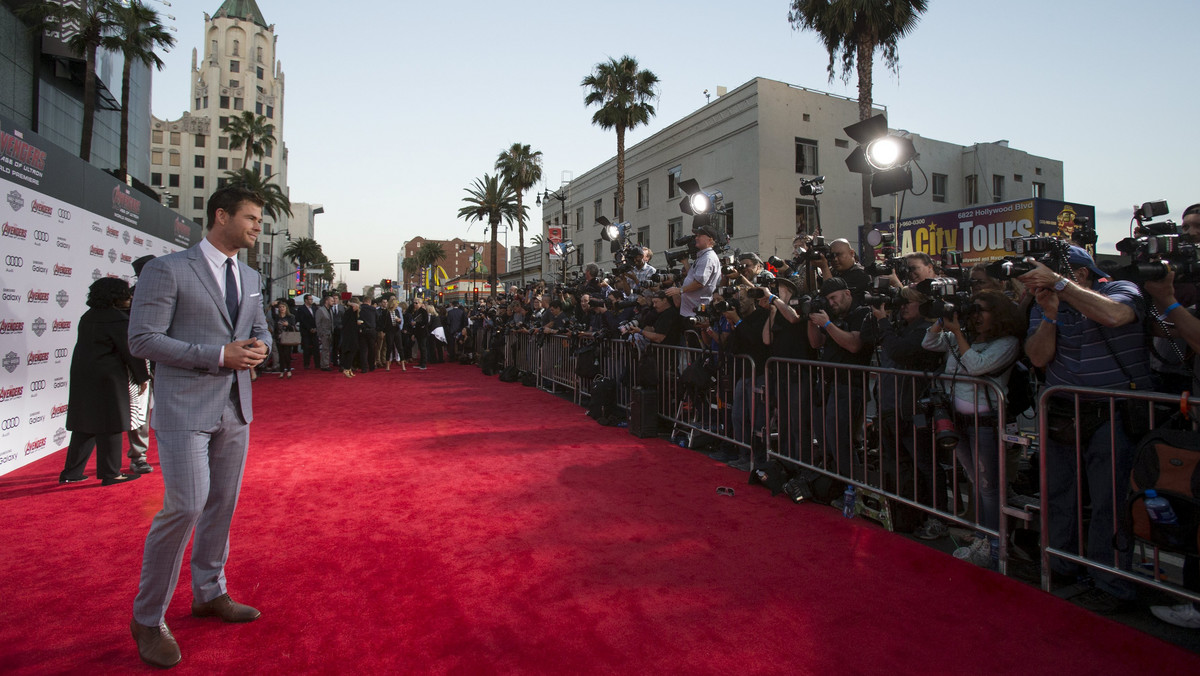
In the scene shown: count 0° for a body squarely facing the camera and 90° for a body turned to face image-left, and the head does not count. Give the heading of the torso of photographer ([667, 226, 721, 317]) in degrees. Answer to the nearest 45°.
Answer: approximately 90°

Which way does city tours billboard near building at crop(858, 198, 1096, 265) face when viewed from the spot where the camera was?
facing the viewer and to the left of the viewer

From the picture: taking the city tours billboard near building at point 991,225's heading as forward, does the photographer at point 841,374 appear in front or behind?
in front

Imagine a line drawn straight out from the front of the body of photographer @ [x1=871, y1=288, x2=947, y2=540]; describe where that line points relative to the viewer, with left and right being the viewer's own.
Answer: facing to the left of the viewer

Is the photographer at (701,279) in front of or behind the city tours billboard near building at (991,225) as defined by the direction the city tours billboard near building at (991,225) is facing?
in front

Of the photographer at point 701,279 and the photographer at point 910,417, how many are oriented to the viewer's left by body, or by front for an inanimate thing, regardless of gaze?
2

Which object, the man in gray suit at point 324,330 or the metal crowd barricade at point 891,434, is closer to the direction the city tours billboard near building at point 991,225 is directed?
the man in gray suit
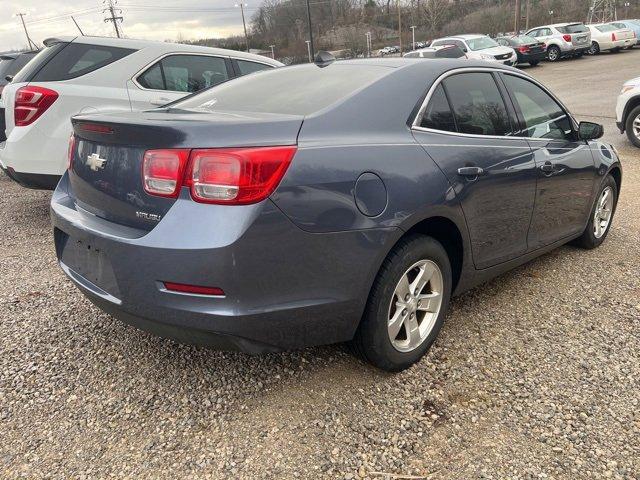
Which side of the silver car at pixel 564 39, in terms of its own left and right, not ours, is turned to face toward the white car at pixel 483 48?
left

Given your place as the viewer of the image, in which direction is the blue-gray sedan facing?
facing away from the viewer and to the right of the viewer

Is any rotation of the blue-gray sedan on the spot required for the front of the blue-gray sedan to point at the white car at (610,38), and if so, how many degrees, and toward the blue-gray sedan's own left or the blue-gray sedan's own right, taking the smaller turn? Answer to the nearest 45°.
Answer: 0° — it already faces it

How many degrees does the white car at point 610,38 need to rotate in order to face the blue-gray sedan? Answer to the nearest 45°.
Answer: approximately 135° to its left

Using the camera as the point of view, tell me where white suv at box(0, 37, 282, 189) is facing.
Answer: facing away from the viewer and to the right of the viewer

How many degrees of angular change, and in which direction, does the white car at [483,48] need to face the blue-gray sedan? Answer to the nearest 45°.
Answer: approximately 45° to its right

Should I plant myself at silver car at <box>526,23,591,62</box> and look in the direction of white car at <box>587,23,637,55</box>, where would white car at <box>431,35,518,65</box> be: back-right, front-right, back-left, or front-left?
back-right

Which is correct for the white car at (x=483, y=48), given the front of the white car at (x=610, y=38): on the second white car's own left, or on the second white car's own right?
on the second white car's own left
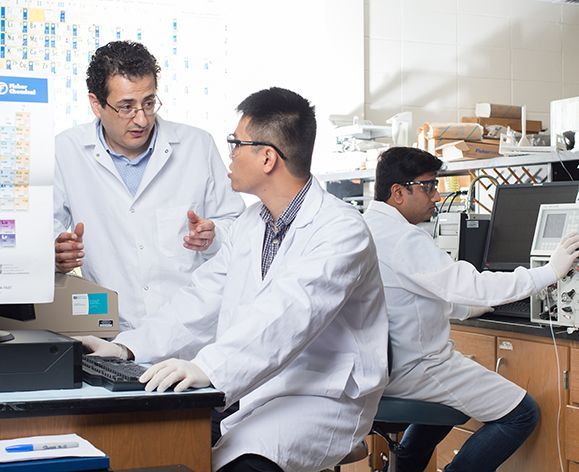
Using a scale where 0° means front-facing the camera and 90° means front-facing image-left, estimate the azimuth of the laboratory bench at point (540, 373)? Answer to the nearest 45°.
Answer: approximately 45°

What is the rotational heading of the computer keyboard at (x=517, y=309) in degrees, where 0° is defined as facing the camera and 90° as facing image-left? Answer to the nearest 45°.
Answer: approximately 45°

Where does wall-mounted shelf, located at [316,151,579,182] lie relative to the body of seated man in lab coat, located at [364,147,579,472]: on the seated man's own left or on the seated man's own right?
on the seated man's own left

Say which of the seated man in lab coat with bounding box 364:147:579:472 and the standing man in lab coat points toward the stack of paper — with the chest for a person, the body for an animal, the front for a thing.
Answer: the standing man in lab coat

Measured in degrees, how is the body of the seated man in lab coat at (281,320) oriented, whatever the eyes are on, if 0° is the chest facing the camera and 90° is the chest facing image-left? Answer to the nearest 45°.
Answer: approximately 45°

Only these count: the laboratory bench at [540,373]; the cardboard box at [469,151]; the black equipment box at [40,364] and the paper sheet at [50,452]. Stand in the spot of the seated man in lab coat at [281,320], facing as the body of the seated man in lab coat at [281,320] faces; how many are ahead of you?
2

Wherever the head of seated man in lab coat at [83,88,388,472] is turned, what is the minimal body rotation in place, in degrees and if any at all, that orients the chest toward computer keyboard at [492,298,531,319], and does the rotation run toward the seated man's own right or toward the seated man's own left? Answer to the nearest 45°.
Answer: approximately 180°

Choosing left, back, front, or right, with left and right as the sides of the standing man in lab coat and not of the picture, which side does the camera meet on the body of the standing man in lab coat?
front

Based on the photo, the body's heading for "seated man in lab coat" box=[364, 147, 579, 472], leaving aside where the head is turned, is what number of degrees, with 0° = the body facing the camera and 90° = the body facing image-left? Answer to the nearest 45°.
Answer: approximately 270°

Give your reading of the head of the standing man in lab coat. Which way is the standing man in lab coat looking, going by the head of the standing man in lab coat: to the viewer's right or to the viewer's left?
to the viewer's right

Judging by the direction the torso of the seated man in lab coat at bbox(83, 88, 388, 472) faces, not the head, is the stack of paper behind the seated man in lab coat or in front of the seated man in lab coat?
in front

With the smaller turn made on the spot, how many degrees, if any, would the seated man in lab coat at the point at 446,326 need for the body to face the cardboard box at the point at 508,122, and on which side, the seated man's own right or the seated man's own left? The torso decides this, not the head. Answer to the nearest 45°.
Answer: approximately 90° to the seated man's own left

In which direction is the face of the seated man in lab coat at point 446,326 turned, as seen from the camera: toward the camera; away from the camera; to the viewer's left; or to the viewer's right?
to the viewer's right

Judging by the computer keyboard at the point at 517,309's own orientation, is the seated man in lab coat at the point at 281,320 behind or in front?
in front
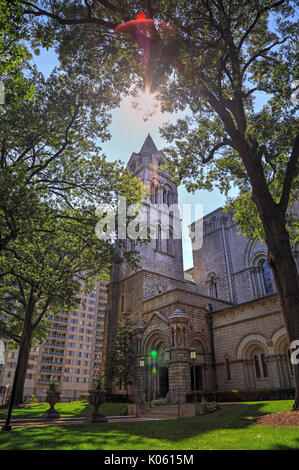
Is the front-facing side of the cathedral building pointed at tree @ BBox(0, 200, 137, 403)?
yes

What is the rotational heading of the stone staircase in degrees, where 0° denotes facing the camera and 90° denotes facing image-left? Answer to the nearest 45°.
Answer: approximately 0°

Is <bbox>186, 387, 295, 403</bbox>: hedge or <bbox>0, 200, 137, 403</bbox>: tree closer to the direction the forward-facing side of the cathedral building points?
the tree

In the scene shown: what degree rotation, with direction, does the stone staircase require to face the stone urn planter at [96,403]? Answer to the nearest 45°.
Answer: approximately 45° to its right

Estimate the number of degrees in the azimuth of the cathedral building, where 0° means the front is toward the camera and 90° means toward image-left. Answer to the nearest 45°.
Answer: approximately 45°

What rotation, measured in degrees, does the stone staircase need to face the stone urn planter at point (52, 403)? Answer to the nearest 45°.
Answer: approximately 90° to its right
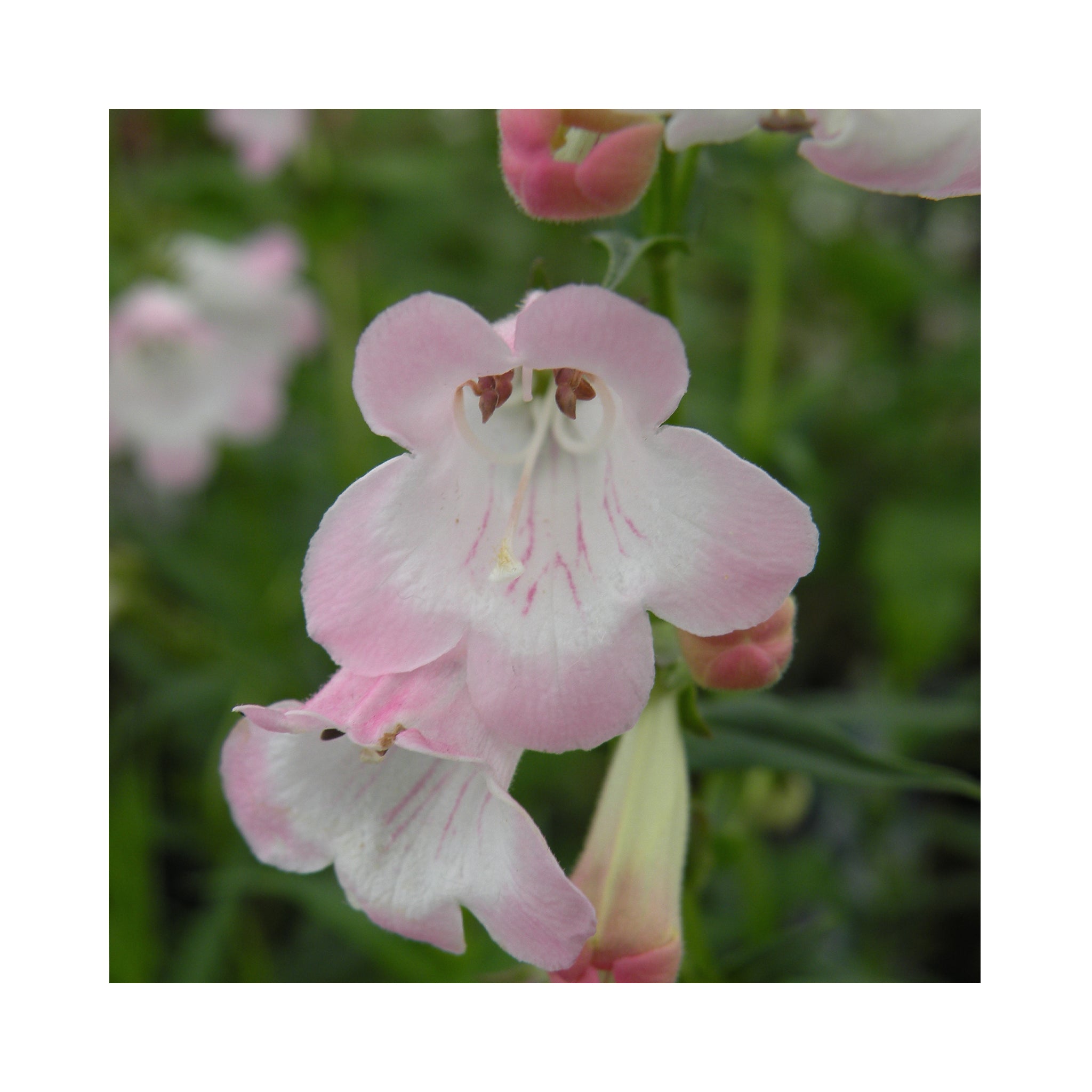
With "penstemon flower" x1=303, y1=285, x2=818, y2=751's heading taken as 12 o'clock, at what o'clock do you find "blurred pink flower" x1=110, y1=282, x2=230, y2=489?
The blurred pink flower is roughly at 5 o'clock from the penstemon flower.

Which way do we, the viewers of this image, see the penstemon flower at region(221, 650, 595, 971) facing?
facing the viewer and to the left of the viewer

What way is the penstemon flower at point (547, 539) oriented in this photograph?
toward the camera

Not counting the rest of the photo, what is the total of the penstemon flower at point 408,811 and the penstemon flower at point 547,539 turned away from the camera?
0

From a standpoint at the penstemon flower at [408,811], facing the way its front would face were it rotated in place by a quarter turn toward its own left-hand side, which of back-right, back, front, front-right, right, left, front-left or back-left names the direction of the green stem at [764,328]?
left

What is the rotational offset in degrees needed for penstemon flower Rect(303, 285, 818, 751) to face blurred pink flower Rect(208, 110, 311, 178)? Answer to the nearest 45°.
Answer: approximately 135° to its right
☆ ☆ ☆ ☆
**YOUR OBJECTIVE:** Exclude every picture, then reproduce the remaining data character for character.

**ANSWER BOX:**
In the scene shown: count 0° for a body squarely facing the camera and 90° for a body turned to face image-left, and the head does not count. Give the heading of the torso of photographer ([667, 226, 721, 317]) in degrees. Answer to the nearest 45°.
Answer: approximately 90°

Which way does city tours billboard near building at crop(858, 198, 1096, 265) face when viewed from the spot where the camera was?
facing the viewer and to the left of the viewer

From the picture: taking the city tours billboard near building at point 991,225's heading as forward, does the photographer at point 841,374 appear in front or behind?
in front

Imagine a line drawn straight out from the front of the body of photographer @ [x1=871, y1=288, x2=947, y2=540]; describe where that line points relative to the viewer, with left and right being the viewer's own.
Answer: facing to the left of the viewer

Is the photographer at (701,279) in front of or behind the city tours billboard near building at (991,225) as defined by the direction the city tours billboard near building at (991,225) is facing?
in front

Of the photographer at point 701,279 and the photographer at point 910,417, how many are oriented to the viewer's left by body, or by front for an inanimate thing, regardless of gaze?
2

Which object, the man in gray suit at point 324,330 or the metal crowd barricade at point 891,434, is closer to the direction the city tours billboard near building at point 991,225 is directed?
the man in gray suit
Which side of the silver car at pixel 564 39, in terms of its own left and right, not ours, is turned to face toward the white car at pixel 483 48?
left

Given your place as the viewer of the image, in which direction is the blue-gray sedan facing?
facing away from the viewer and to the right of the viewer

Is any rotation of the blue-gray sedan on the spot required for the front of the blue-gray sedan to point at the white car at (610,38), and if so, how many degrees, and toward the blue-gray sedan's own left or the blue-gray sedan's own right, taking the smaller turn? Answer to the nearest 45°.
Answer: 0° — it already faces it

How many degrees does the white car at point 610,38 need to rotate in order to face the blue-gray sedan? Answer to the nearest 45°.
Answer: approximately 135° to its left

Using the camera as the point of view, tell me where white suv at box(0, 37, 282, 189) is facing.
Answer: facing away from the viewer and to the right of the viewer

How many degrees of angular change, and in which direction, does the white car at [483,48] need to face the blue-gray sedan? Answer to the nearest 45°.
Answer: approximately 45° to its right

Should I plant myself at silver car at <box>526,23,591,62</box> and look in the direction of white car at <box>587,23,637,55</box>, where would white car at <box>431,35,518,65</box> be: back-right, front-right, back-left, or front-left?
back-right

Which is correct for the white car at (x=483, y=48), given the front of the white car at (x=610, y=38): on the second white car's own left, or on the second white car's own right?
on the second white car's own left
Using a scale where 0° means front-facing the camera and 90° means front-facing image-left, estimate the azimuth of the laboratory bench at point (540, 373)? Answer to the nearest 45°.
Answer: approximately 45°

What is the rotational heading of the computer keyboard at (x=517, y=309) in degrees, where 0° is defined as facing the camera and 90° as facing image-left? Answer to the nearest 45°.
Answer: approximately 45°

Where does wall-mounted shelf, located at [316,151,579,182] lie relative to the body of seated man in lab coat, located at [364,147,579,472]: on the seated man's own left or on the seated man's own right?
on the seated man's own left

Say which of the seated man in lab coat with bounding box 364:147:579:472 and the standing man in lab coat points toward the stack of paper — with the chest for a person, the body for an animal, the front for a thing.
Answer: the standing man in lab coat

Measured in degrees, how is the body of the seated man in lab coat at (281,320) oriented, whatever the eyes are on, if 0° is the chest facing the camera and 90° is the chest facing image-left? Answer to the nearest 45°.
Answer: approximately 45°

Only these count: the laboratory bench at [540,373]; the cardboard box at [469,151]; the black equipment box at [40,364] and the paper sheet at [50,452]. Stand in the spot of the seated man in lab coat at [281,320], facing as the body of the seated man in lab coat at [281,320] faces; how many are ahead of you?
2

Wherever the head of seated man in lab coat at [83,88,388,472] is turned, what is the minimal body rotation in place, in degrees and if any at all, that orients the chest toward computer keyboard at [492,298,531,319], and does the rotation run toward the seated man's own right or toward the seated man's own left? Answer to the nearest 45°.
Answer: approximately 180°

Choosing left, back, front, or right, with left and right as the sides of the standing man in lab coat and not of the picture, which side does the camera meet on the body of the standing man in lab coat?
front

Based on the photo, the body's heading for "seated man in lab coat" box=[364, 147, 579, 472], leaving aside where the head is turned, is what number of degrees, with 0° = the body facing the camera and 90° = the body facing image-left? Answer to the nearest 45°.
Answer: approximately 270°

Give your reading of the head of the standing man in lab coat. Which way is the standing man in lab coat looking, going by the head of the standing man in lab coat: to the viewer's right or to the viewer's left?
to the viewer's right

Judging by the direction the torso of the seated man in lab coat at bbox(83, 88, 388, 472) faces, not the head, is the stack of paper behind the seated man in lab coat or in front of the seated man in lab coat?
in front

With the smaller turn made on the spot, how many degrees, if any, would the seated man in lab coat at the point at 446,326 need for the body to face the cardboard box at the point at 508,122, and on which side, the seated man's own right or the seated man's own left? The torso decides this, not the head. Answer to the nearest 45°.
Answer: approximately 90° to the seated man's own left

In which direction is the face of the seated man in lab coat at point 446,326 turned, as seen from the camera: toward the camera; away from the camera; to the viewer's left; or to the viewer's right?
to the viewer's right

Judging by the computer keyboard at the point at 517,309's own orientation, is the seated man in lab coat at the point at 281,320 behind or in front?
in front
Is the front-facing side of the cathedral building pointed at tree @ BBox(0, 200, 137, 403)?
yes

What is the rotational heading of the stone staircase in degrees, where 0° denotes facing the camera and 90° denotes facing image-left? Answer to the nearest 45°.
Answer: approximately 0°

Is <bbox>186, 387, 295, 403</bbox>: hedge or <bbox>0, 200, 137, 403</bbox>: tree closer to the direction the forward-facing side of the cathedral building points?
the tree

In the scene shown: what degree rotation, with direction, does the stone staircase require to face the stone urn planter at [96,403]? Answer to the nearest 45°.
Answer: approximately 45° to its right

Estimate the number of degrees in the azimuth of the cathedral building, where 0° means the front is toward the camera and 90° means toward image-left. Answer to the nearest 45°.
Answer: approximately 45°

What rotation, measured in degrees, does the stone staircase need to face the stone urn planter at point (52, 403)? Answer to the nearest 45°.
Answer: approximately 90° to its right
With "penstemon flower" x1=303, y1=285, x2=818, y2=751's heading taken as 12 o'clock, at what o'clock do you find "blurred pink flower" x1=110, y1=282, x2=230, y2=489?
The blurred pink flower is roughly at 5 o'clock from the penstemon flower.

Which way do we, the viewers of this image, see the penstemon flower at region(221, 650, 595, 971) facing?
facing the viewer and to the left of the viewer

What way is the penstemon flower at point (547, 539) oriented in this photograph?
toward the camera

Not counting the rest of the photo, what is the total of the penstemon flower at point 408,811 and the penstemon flower at point 547,539 turned away from the camera?
0

From a standpoint at the penstemon flower at [408,811], facing the way its front would face were it rotated in place by a quarter turn toward its own left-hand side, which of back-right, back, front, front-right, right, left, front-left or back-left names the direction of the green stem at [764,328]?
left

What is the rotational offset in degrees needed for penstemon flower Rect(303, 285, 818, 751) to face blurred pink flower Rect(208, 110, 311, 178)? Answer to the nearest 45°.
Answer: approximately 135° to its right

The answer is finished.